======== WORKING DATA

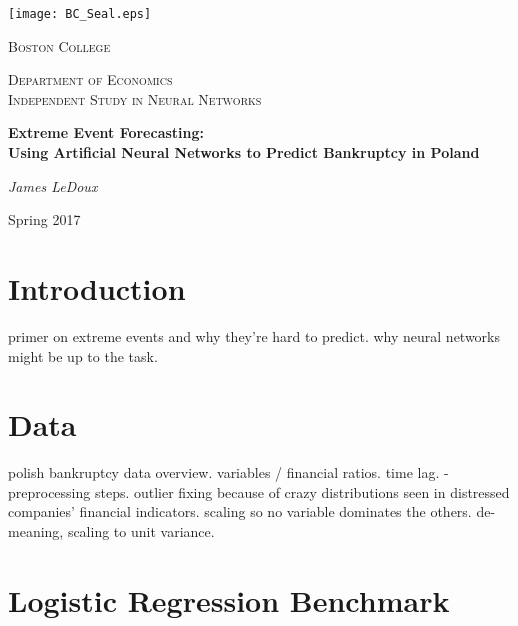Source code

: \documentclass[12pt]{article}  %
\theoremstyle{definition}
\theoremstyle{remark}
\begin{document}
	\begin{titlepage}
		\centering
		\texttt{[image: BC\_Seal.eps]}\par\vspace{1cm}
		{\scshape\huge Boston College \par}
		\vspace{1cm}
		{\scshape\Large Department of Economics\\
		Independent Study in Neural Networks\par}
		\vspace{1.5cm}
		{\huge\bfseries Extreme Event Forecasting:\\ Using Artificial Neural Networks to Predict Bankruptcy in Poland\par}
		\vspace{2cm}
		{\Large\itshape
		James LeDoux}
		\vfill

		{\large Spring 2017\par}
	\end{titlepage}

\section{Introduction}
primer on extreme events and why they're hard to predict. why neural networks might be up to the task. 

\section{Data}
polish bankruptcy data overview. variables / financial ratios. time lag. 
- preprocessing steps. outlier fixing because of crazy distributions seen in distressed companies' financial indicators. scaling so no variable dominates the others. de-meaning, scaling to unit variance. 

\section{Logistic Regression Benchmark}
\end{document}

================

• EXERCISE AIM
Each line of the data that holds "section" should be reported.

• THE COMPLETED TASK
\section{Introduction}
\section{Data}
\section{Logistic Regression Benchmark}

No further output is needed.